__Task prompt__. Where does the word "naar" show up in the records? Copy every line that has it.

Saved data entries

┄┄┄┄┄┄┄┄┄┄

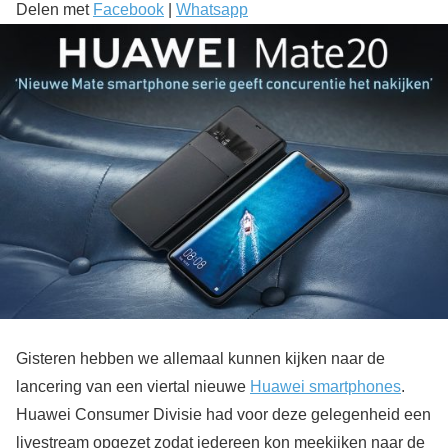
Delen met
Facebook
|
Whatsapp
Gisteren hebben we allemaal kunnen kijken naar de
lancering van een viertal nieuwe
Huawei smartphones
.
Huawei Consumer Divisie had voor deze gelegenheid een
livestream opgezet zodat iedereen kon meekijken naar de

┄┄┄┄┄┄┄┄┄┄

__Task result__.
Gisteren hebben we allemaal kunnen kijken naar de
livestream opgezet zodat iedereen kon meekijken naar de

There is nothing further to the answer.